[Saved entries]

==============================

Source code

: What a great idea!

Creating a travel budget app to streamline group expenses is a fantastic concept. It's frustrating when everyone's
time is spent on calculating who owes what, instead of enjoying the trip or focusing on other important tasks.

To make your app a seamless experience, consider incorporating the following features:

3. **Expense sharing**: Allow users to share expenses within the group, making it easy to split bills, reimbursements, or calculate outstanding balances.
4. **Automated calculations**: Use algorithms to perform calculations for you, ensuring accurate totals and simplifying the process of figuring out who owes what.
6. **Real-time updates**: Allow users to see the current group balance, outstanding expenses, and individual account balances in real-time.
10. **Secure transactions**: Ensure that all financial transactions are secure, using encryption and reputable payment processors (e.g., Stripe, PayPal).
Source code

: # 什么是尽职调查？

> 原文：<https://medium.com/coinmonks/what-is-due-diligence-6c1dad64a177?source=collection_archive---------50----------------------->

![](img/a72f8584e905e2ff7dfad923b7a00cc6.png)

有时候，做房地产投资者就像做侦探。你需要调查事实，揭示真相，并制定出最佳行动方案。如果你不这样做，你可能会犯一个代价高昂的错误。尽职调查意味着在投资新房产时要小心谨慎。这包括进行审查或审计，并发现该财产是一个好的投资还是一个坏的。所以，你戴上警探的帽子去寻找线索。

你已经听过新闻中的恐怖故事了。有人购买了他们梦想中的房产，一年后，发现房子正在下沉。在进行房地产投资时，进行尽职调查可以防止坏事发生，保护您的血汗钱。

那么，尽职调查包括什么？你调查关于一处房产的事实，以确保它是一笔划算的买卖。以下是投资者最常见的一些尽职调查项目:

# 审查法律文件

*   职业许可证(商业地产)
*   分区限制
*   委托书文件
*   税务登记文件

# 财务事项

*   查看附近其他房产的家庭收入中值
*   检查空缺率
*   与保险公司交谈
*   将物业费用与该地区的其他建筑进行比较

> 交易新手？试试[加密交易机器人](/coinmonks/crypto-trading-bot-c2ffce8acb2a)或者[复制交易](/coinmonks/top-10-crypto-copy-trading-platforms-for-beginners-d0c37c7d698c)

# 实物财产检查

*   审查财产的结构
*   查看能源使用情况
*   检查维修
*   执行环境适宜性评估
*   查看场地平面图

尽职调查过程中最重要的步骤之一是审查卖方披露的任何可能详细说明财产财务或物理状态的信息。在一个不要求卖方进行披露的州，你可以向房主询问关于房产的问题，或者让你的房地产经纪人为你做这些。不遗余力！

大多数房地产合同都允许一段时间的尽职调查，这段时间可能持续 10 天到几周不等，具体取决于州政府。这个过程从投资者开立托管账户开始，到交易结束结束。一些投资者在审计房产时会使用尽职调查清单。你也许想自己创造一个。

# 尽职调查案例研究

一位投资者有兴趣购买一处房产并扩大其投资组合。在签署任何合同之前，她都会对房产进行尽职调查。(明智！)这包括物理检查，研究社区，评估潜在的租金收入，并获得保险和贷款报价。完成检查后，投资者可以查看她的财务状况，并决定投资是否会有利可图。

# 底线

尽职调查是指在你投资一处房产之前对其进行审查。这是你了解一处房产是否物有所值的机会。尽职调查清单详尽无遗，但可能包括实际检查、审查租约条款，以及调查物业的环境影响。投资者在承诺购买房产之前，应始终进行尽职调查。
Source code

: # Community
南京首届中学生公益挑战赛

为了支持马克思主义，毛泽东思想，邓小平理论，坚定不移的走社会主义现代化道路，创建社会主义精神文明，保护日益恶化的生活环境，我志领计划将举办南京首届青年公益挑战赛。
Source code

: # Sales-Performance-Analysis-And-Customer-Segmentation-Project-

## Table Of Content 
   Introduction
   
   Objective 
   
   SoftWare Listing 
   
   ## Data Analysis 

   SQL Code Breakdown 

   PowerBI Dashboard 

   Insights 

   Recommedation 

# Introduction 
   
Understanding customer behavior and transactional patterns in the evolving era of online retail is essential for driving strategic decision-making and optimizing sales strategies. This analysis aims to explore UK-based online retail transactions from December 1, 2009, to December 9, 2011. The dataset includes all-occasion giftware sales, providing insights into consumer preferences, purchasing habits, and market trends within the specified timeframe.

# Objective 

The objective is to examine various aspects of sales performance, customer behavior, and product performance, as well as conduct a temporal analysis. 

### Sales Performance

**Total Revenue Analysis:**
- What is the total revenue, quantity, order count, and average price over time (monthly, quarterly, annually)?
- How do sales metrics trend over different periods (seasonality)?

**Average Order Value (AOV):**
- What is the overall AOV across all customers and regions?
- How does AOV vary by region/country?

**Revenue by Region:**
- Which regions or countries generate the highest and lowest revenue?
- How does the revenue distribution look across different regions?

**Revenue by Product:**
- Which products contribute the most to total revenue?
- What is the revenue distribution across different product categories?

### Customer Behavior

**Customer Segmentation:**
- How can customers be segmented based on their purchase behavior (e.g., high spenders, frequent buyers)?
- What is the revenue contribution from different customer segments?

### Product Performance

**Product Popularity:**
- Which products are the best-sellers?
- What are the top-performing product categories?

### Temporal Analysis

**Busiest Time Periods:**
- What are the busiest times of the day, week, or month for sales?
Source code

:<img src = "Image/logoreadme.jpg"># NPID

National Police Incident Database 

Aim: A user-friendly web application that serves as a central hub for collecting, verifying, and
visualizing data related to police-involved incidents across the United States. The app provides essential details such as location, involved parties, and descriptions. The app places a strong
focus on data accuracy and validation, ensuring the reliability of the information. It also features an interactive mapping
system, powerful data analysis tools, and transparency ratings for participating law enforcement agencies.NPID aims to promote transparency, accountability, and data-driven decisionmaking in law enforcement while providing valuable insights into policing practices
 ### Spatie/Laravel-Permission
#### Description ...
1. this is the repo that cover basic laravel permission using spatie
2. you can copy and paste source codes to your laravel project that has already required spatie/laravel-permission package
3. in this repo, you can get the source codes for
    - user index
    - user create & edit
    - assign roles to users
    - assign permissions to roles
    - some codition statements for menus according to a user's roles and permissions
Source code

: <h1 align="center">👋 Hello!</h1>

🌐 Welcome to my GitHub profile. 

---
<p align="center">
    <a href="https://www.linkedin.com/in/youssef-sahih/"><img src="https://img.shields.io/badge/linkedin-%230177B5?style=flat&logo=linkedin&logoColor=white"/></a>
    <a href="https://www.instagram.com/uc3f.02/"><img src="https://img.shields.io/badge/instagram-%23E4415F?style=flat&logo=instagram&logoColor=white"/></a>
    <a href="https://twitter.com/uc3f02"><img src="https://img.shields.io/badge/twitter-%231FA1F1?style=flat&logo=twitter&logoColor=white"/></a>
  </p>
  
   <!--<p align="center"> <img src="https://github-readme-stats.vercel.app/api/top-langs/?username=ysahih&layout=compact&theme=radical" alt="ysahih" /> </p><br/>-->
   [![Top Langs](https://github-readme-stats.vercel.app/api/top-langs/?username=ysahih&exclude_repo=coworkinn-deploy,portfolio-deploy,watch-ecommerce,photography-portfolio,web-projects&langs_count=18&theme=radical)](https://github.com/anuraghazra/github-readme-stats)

==============================

## WORK TO COMPLETE:
Line by line, retype all of the entries.

## RESULT OF THE EXERCISE:
Source code

: What a great idea!

Creating a travel budget app to streamline group expenses is a fantastic concept. It's frustrating when everyone's
time is spent on calculating who owes what, instead of enjoying the trip or focusing on other important tasks.

To make your app a seamless experience, consider incorporating the following features:

3. **Expense sharing**: Allow users to share expenses within the group, making it easy to split bills, reimbursements, or calculate outstanding balances.
4. **Automated calculations**: Use algorithms to perform calculations for you, ensuring accurate totals and simplifying the process of figuring out who owes what.
6. **Real-time updates**: Allow users to see the current group balance, outstanding expenses, and individual account balances in real-time.
10. **Secure transactions**: Ensure that all financial transactions are secure, using encryption and reputable payment processors (e.g., Stripe, PayPal).
Source code

: # 什么是尽职调查？

> 原文：<https://medium.com/coinmonks/what-is-due-diligence-6c1dad64a177?source=collection_archive---------50----------------------->

![](img/a72f8584e905e2ff7dfad923b7a00cc6.png)

有时候，做房地产投资者就像做侦探。你需要调查事实，揭示真相，并制定出最佳行动方案。如果你不这样做，你可能会犯一个代价高昂的错误。尽职调查意味着在投资新房产时要小心谨慎。这包括进行审查或审计，并发现该财产是一个好的投资还是一个坏的。所以，你戴上警探的帽子去寻找线索。

你已经听过新闻中的恐怖故事了。有人购买了他们梦想中的房产，一年后，发现房子正在下沉。在进行房地产投资时，进行尽职调查可以防止坏事发生，保护您的血汗钱。

那么，尽职调查包括什么？你调查关于一处房产的事实，以确保它是一笔划算的买卖。以下是投资者最常见的一些尽职调查项目:

# 审查法律文件

*   职业许可证(商业地产)
*   分区限制
*   委托书文件
*   税务登记文件

# 财务事项

*   查看附近其他房产的家庭收入中值
*   检查空缺率
*   与保险公司交谈
*   将物业费用与该地区的其他建筑进行比较

> 交易新手？试试[加密交易机器人](/coinmonks/crypto-trading-bot-c2ffce8acb2a)或者[复制交易](/coinmonks/top-10-crypto-copy-trading-platforms-for-beginners-d0c37c7d698c)

# 实物财产检查

*   审查财产的结构
*   查看能源使用情况
*   检查维修
*   执行环境适宜性评估
*   查看场地平面图

尽职调查过程中最重要的步骤之一是审查卖方披露的任何可能详细说明财产财务或物理状态的信息。在一个不要求卖方进行披露的州，你可以向房主询问关于房产的问题，或者让你的房地产经纪人为你做这些。不遗余力！

大多数房地产合同都允许一段时间的尽职调查，这段时间可能持续 10 天到几周不等，具体取决于州政府。这个过程从投资者开立托管账户开始，到交易结束结束。一些投资者在审计房产时会使用尽职调查清单。你也许想自己创造一个。

# 尽职调查案例研究

一位投资者有兴趣购买一处房产并扩大其投资组合。在签署任何合同之前，她都会对房产进行尽职调查。(明智！)这包括物理检查，研究社区，评估潜在的租金收入，并获得保险和贷款报价。完成检查后，投资者可以查看她的财务状况，并决定投资是否会有利可图。

# 底线

尽职调查是指在你投资一处房产之前对其进行审查。这是你了解一处房产是否物有所值的机会。尽职调查清单详尽无遗，但可能包括实际检查、审查租约条款，以及调查物业的环境影响。投资者在承诺购买房产之前，应始终进行尽职调查。
Source code

: # Community
南京首届中学生公益挑战赛

为了支持马克思主义，毛泽东思想，邓小平理论，坚定不移的走社会主义现代化道路，创建社会主义精神文明，保护日益恶化的生活环境，我志领计划将举办南京首届青年公益挑战赛。
Source code

: # Sales-Performance-Analysis-And-Customer-Segmentation-Project-

## Table Of Content 
   Introduction
   
   Objective 
   
   SoftWare Listing 
   
   ## Data Analysis 

   SQL Code Breakdown 

   PowerBI Dashboard 

   Insights 

   Recommedation 

# Introduction 
   
Understanding customer behavior and transactional patterns in the evolving era of online retail is essential for driving strategic decision-making and optimizing sales strategies. This analysis aims to explore UK-based online retail transactions from December 1, 2009, to December 9, 2011. The dataset includes all-occasion giftware sales, providing insights into consumer preferences, purchasing habits, and market trends within the specified timeframe.

# Objective 

The objective is to examine various aspects of sales performance, customer behavior, and product performance, as well as conduct a temporal analysis. 

### Sales Performance

**Total Revenue Analysis:**
- What is the total revenue, quantity, order count, and average price over time (monthly, quarterly, annually)?
- How do sales metrics trend over different periods (seasonality)?

**Average Order Value (AOV):**
- What is the overall AOV across all customers and regions?
- How does AOV vary by region/country?

**Revenue by Region:**
- Which regions or countries generate the highest and lowest revenue?
- How does the revenue distribution look across different regions?

**Revenue by Product:**
- Which products contribute the most to total revenue?
- What is the revenue distribution across different product categories?

### Customer Behavior

**Customer Segmentation:**
- How can customers be segmented based on their purchase behavior (e.g., high spenders, frequent buyers)?
- What is the revenue contribution from different customer segments?

### Product Performance

**Product Popularity:**
- Which products are the best-sellers?
- What are the top-performing product categories?

### Temporal Analysis

**Busiest Time Periods:**
- What are the busiest times of the day, week, or month for sales?
Source code

:<img src = "Image/logoreadme.jpg"># NPID

National Police Incident Database 

Aim: A user-friendly web application that serves as a central hub for collecting, verifying, and
visualizing data related to police-involved incidents across the United States. The app provides essential details such as location, involved parties, and descriptions. The app places a strong
focus on data accuracy and validation, ensuring the reliability of the information. It also features an interactive mapping
system, powerful data analysis tools, and transparency ratings for participating law enforcement agencies.NPID aims to promote transparency, accountability, and data-driven decisionmaking in law enforcement while providing valuable insights into policing practices
 ### Spatie/Laravel-Permission
#### Description ...
1. this is the repo that cover basic laravel permission using spatie
2. you can copy and paste source codes to your laravel project that has already required spatie/laravel-permission package
3. in this repo, you can get the source codes for
    - user index
    - user create & edit
    - assign roles to users
    - assign permissions to roles
    - some codition statements for menus according to a user's roles and permissions
Source code

: <h1 align="center">👋 Hello!</h1>

🌐 Welcome to my GitHub profile. 

---
<p align="center">
    <a href="https://www.linkedin.com/in/youssef-sahih/"><img src="https://img.shields.io/badge/linkedin-%230177B5?style=flat&logo=linkedin&logoColor=white"/></a>
    <a href="https://www.instagram.com/uc3f.02/"><img src="https://img.shields.io/badge/instagram-%23E4415F?style=flat&logo=instagram&logoColor=white"/></a>
    <a href="https://twitter.com/uc3f02"><img src="https://img.shields.io/badge/twitter-%231FA1F1?style=flat&logo=twitter&logoColor=white"/></a>
  </p>
  
   <!--<p align="center"> <img src="https://github-readme-stats.vercel.app/api/top-langs/?username=ysahih&layout=compact&theme=radical" alt="ysahih" /> </p><br/>-->
   [![Top Langs](https://github-readme-stats.vercel.app/api/top-langs/?username=ysahih&exclude_repo=coworkinn-deploy,portfolio-deploy,watch-ecommerce,photography-portfolio,web-projects&langs_count=18&theme=radical)](https://github.com/anuraghazra/github-readme-stats)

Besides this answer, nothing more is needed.